▶ _Problem to solve_
All lines of the data shown below should be output exactly as they stand.
(Data provided Opens)
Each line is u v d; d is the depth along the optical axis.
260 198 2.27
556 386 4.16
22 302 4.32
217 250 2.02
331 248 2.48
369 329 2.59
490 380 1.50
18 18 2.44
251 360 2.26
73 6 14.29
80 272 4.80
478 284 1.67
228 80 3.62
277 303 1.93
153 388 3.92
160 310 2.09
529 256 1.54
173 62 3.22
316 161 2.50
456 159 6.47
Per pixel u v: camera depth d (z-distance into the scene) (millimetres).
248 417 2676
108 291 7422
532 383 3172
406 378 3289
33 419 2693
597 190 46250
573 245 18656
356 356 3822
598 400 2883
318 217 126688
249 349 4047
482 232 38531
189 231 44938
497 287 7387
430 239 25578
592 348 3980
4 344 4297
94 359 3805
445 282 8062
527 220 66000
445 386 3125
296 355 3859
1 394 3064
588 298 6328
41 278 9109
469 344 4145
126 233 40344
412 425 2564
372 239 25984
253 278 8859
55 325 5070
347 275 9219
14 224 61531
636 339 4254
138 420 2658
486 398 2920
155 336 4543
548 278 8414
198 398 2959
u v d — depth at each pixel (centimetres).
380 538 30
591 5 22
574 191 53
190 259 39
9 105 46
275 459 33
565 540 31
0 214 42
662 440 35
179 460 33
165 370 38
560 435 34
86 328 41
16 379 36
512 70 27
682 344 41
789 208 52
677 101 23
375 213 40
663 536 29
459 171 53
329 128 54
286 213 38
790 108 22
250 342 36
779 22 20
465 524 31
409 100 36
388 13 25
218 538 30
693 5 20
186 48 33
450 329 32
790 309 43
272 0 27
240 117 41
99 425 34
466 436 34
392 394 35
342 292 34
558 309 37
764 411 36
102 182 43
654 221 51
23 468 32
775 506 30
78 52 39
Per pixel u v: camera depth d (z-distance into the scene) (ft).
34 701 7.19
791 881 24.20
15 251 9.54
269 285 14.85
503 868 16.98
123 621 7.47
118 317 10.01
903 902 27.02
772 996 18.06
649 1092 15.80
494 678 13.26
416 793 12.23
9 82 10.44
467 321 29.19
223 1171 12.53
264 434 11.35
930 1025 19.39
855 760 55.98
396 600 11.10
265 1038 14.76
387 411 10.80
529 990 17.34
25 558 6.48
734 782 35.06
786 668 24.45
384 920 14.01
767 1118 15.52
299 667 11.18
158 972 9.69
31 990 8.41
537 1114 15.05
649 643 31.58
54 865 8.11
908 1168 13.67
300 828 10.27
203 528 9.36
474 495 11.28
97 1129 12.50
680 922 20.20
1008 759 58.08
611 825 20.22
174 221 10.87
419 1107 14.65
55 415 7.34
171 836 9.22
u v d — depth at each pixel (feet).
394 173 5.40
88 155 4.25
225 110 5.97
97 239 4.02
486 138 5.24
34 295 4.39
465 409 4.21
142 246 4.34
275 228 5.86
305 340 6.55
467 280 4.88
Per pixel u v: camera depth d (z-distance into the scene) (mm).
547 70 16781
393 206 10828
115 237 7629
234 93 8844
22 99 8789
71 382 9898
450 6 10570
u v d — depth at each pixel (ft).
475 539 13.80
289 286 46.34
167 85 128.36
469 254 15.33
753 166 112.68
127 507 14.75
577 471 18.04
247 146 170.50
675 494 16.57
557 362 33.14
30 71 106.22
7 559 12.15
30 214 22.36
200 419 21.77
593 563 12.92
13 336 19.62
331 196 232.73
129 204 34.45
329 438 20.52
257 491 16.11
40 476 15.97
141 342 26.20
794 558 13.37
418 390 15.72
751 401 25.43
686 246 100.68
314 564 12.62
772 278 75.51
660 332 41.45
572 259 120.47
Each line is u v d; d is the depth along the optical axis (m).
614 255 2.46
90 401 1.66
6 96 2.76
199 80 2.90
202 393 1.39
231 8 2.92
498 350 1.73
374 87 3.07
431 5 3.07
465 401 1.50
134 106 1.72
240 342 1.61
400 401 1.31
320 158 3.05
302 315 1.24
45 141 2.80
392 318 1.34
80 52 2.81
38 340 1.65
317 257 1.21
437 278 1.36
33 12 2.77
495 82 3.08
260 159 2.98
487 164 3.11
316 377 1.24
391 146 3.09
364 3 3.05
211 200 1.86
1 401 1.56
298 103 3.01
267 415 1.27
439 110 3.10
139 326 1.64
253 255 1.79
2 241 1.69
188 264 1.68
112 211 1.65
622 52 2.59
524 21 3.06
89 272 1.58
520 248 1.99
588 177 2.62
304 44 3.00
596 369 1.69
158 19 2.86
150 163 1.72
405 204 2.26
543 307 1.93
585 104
(Data provided Closes)
▶ _Solution for this task_
Each line is u v d; d is the depth along the optical axis.
260 198 2.27
556 386 4.16
22 302 4.32
217 250 2.02
331 248 2.48
369 329 2.59
490 380 1.50
18 18 2.44
251 360 2.26
73 6 14.29
80 272 4.80
478 284 1.67
228 80 3.62
277 303 1.93
153 388 3.92
160 310 2.09
529 256 1.54
173 62 3.22
316 161 2.50
456 159 6.47
Per pixel u v: camera depth d (z-distance into the scene) (millimetres).
248 417 2676
108 291 7422
532 383 3172
406 378 3289
33 419 2693
597 190 46250
573 245 18656
356 356 3822
598 400 2883
318 217 126688
249 349 4047
482 232 38531
189 231 44938
497 287 7387
430 239 25578
592 348 3980
4 344 4297
94 359 3805
445 282 8062
527 220 66000
445 386 3125
296 355 3859
1 394 3064
588 298 6328
41 278 9109
469 344 4145
126 233 40344
412 425 2564
372 239 25984
253 278 8859
55 325 5070
347 275 9219
14 224 61531
636 339 4254
138 420 2658
486 398 2920
155 336 4543
548 278 8414
198 398 2959
u v d — depth at each pixel (centimetres).
380 538 30
591 5 22
574 191 53
190 259 39
9 105 46
275 459 33
565 540 31
0 214 42
662 440 35
179 460 33
165 370 38
560 435 34
86 328 41
16 379 36
512 70 27
682 344 41
789 208 52
677 101 23
375 213 40
663 536 29
459 171 53
329 128 54
286 213 38
790 108 22
250 342 36
779 22 20
465 524 31
409 100 36
388 13 25
218 538 30
693 5 20
186 48 33
450 329 32
790 309 43
272 0 27
240 117 41
99 425 34
466 436 34
392 394 35
342 292 34
558 309 37
764 411 36
102 182 43
654 221 51
23 468 32
775 506 30
78 52 39
Per pixel u v: camera depth d (z-distance into the scene) (ft).
34 701 7.19
791 881 24.20
15 251 9.54
269 285 14.85
503 868 16.98
123 621 7.47
118 317 10.01
903 902 27.02
772 996 18.06
649 1092 15.80
494 678 13.26
416 793 12.23
9 82 10.44
467 321 29.19
223 1171 12.53
264 434 11.35
930 1025 19.39
855 760 55.98
396 600 11.10
265 1038 14.76
387 411 10.80
529 990 17.34
25 558 6.48
734 782 35.06
786 668 24.45
384 920 14.01
767 1118 15.52
299 667 11.18
158 972 9.69
31 990 8.41
537 1114 15.05
649 643 31.58
54 865 8.11
908 1168 13.67
300 828 10.27
203 528 9.36
474 495 11.28
97 1129 12.50
680 922 20.20
1008 759 58.08
611 825 20.22
174 221 10.87
419 1107 14.65
55 415 7.34
171 836 9.22
u v d — depth at each pixel (feet).
394 173 5.40
88 155 4.25
225 110 5.97
97 239 4.02
486 138 5.24
34 295 4.39
465 409 4.21
142 246 4.34
275 228 5.86
305 340 6.55
467 280 4.88
Per pixel u v: camera depth d (z-distance into the scene) (mm).
547 70 16781
393 206 10828
115 237 7629
234 93 8844
22 99 8789
71 382 9898
450 6 10570
u v d — depth at each pixel (ft).
475 539 13.80
289 286 46.34
167 85 128.36
469 254 15.33
753 166 112.68
127 507 14.75
577 471 18.04
247 146 170.50
675 494 16.57
557 362 33.14
30 71 106.22
7 559 12.15
30 214 22.36
200 419 21.77
593 563 12.92
13 336 19.62
331 196 232.73
129 204 34.45
329 438 20.52
257 491 16.11
40 476 15.97
141 342 26.20
794 558 13.37
418 390 15.72
751 401 25.43
686 246 100.68
314 564 12.62
772 278 75.51
660 332 41.45
572 259 120.47
Each line is u v d; d is the depth along the optical axis (m).
614 255 2.46
90 401 1.66
6 96 2.76
199 80 2.90
202 393 1.39
231 8 2.92
498 350 1.73
374 87 3.07
431 5 3.07
465 401 1.50
134 106 1.72
240 342 1.61
400 401 1.31
320 158 3.05
302 315 1.24
45 141 2.80
392 318 1.34
80 52 2.81
38 340 1.65
317 257 1.21
437 278 1.36
33 12 2.77
495 82 3.08
260 159 2.98
487 164 3.11
316 377 1.24
391 146 3.09
364 3 3.05
211 200 1.86
1 401 1.56
298 103 3.01
267 415 1.27
439 110 3.10
139 326 1.64
253 255 1.79
2 241 1.69
188 264 1.68
112 211 1.65
622 52 2.59
524 21 3.06
89 272 1.58
520 248 1.99
588 177 2.62
304 44 3.00
596 369 1.69
158 19 2.86
150 163 1.72
405 204 2.26
543 307 1.93
585 104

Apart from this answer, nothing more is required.